Op 8 april 1380 besloten de bisschop en de steden Deventer en Zwolle dat ze Eerde met de grond gelijk zouden maken. Een legermacht toog naar Ommen en belegerde het roofslot. De Ommenaren zelf droegen ook een bescheiden steentje bij. De belegeraars richtten een grote blijde op, waarmee stenen van wel 1.300 pond naar het kasteel werden geslingerd. Maar de stenen ketsten af tegen de met balken en stenen versterkte muren, "oft balle geweest hadde", aldus een kroniekschrijver. Men haalde er zelfs een inderhaast aangekocht kanon bij, een noviteit in de oorlogsvoering van die dagen.
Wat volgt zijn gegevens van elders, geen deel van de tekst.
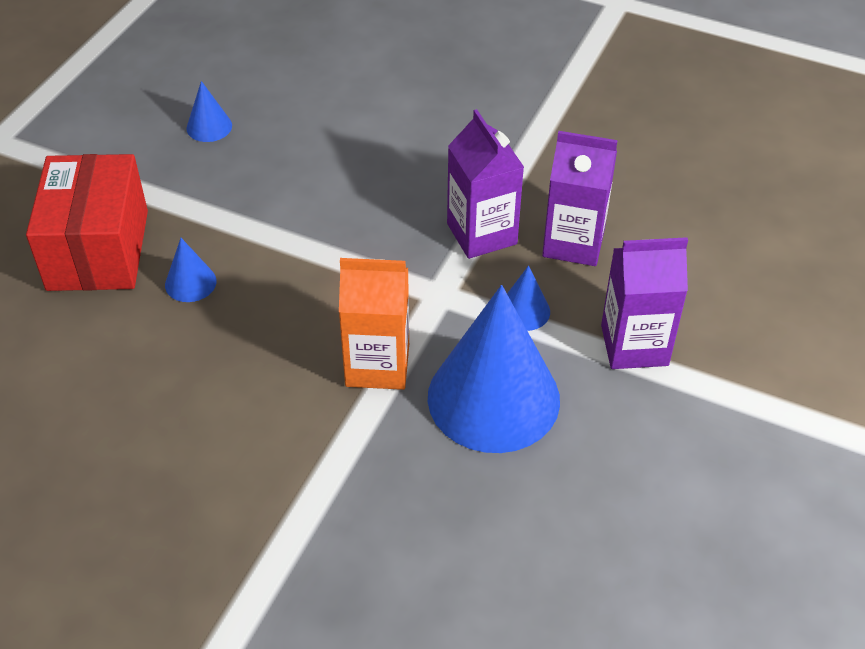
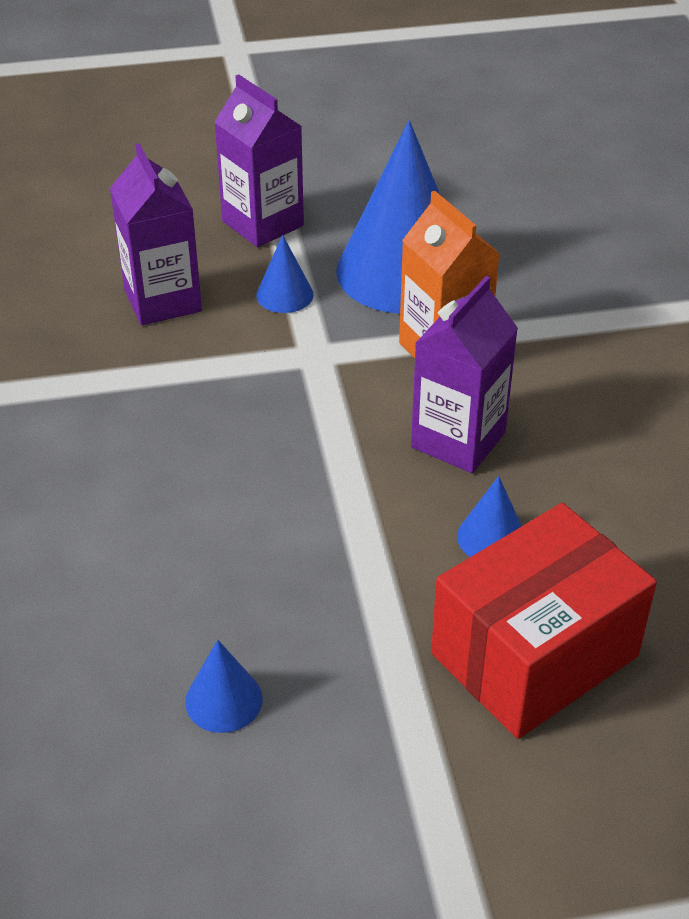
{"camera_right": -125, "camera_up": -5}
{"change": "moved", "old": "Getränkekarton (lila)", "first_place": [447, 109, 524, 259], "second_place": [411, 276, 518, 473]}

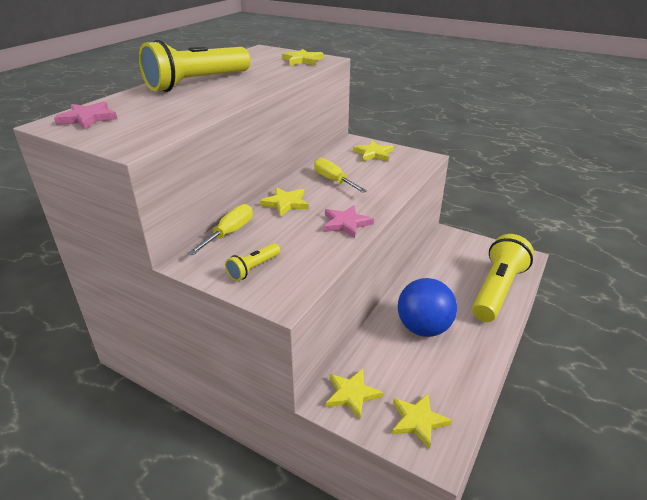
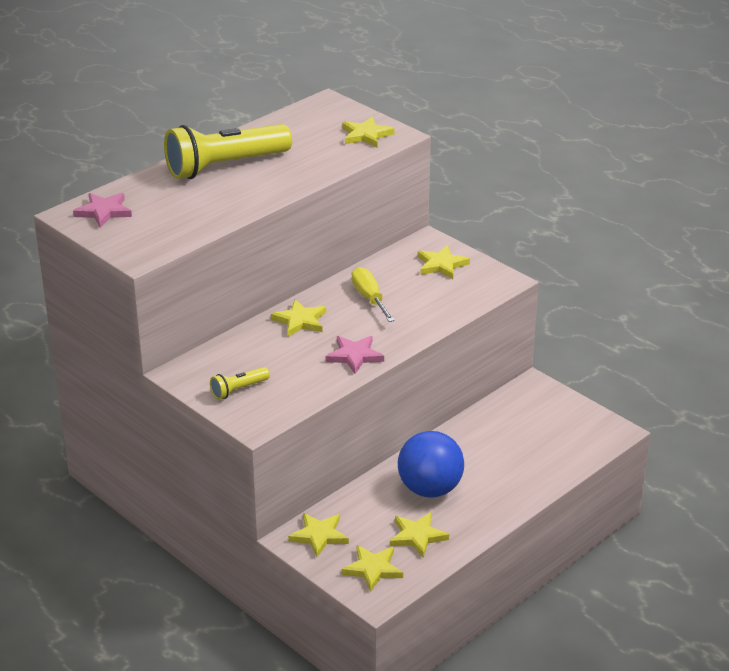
{"camera_right": 15, "camera_up": 0}
{"change": "removed", "old": "Schraubenzieher (gelb)", "first_place": [188, 204, 253, 255]}
{"change": "removed", "old": "Taschenlampe (gelb)", "first_place": [472, 234, 534, 322]}
{"change": "added", "new": "Stern (gelb)", "second_place": [390, 512, 449, 558]}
Maar het mocht niet baten. Het kasteel weerstond alle oorlogsgeweld. Op 29 mei, na een belegering van 5 weken, sloot men een overeenkomst met Van Essen dat hij het kasteel met behoud van lijf en goed zou opgeven. Van Essen kreeg een vergoeding van 250 oude schilden en mocht 1 maand lang alles uit het huis slopen wat hij kon gebruiken. Daarna "stac men den brant daerin ende het bernde ene ganse maent lang".

Kostbare expeditie

De verwoesting van Eerde kostte de belegeraars een lieve duit. Alleen al de Deventenaren spendeerden 1.900 pond aan hun expeditie naar Ommen. Ter vergelijking: een stadsbestuurder verdiende twee pond per maand. Eén kanonschot kostte al een dergelijk maandsalaris. De legermacht had bovendien een hele veestapel, waaronder zeven koeien, naar binnen gewerkt. De halve bevolking van Deventer droeg via leningen bij aan de bekostiging van de expeditie. Maar het bleven handelaren, die Deventenaren: met de geweldenaar Van Essen gooiden ze het op een akkoordje voor de overname van een partijtje overgebleven buskruit uit zijn roofslot.

In het harnas gestorven

Evert van Essen verzoende zich na zijn nederlaag met zijn vijanden. Hij trad zelfs bij de bisschop van Utrecht in dienst. In 1382 kwam hij om het leven als gevolg van de verwondingen die hij opliep bij een inval door de Friezen in het Land van Vollenhove. Zijn vrouw verkocht Eerde in 1405 aan de familie Van Twickelo, die het huis opnieuw liet opbouwen. In 1715 zou het buitenhuis zijn huidige voorname uiterlijk krijgen. Aan het roofslot zelf zijn ter plekke geen tastbare herinneringen bewaard gebleven, maar de ietwat overmoedige benaming kasteel heeft Eerde nog altijd aan zijn roemruchte roofridder Evert te danken.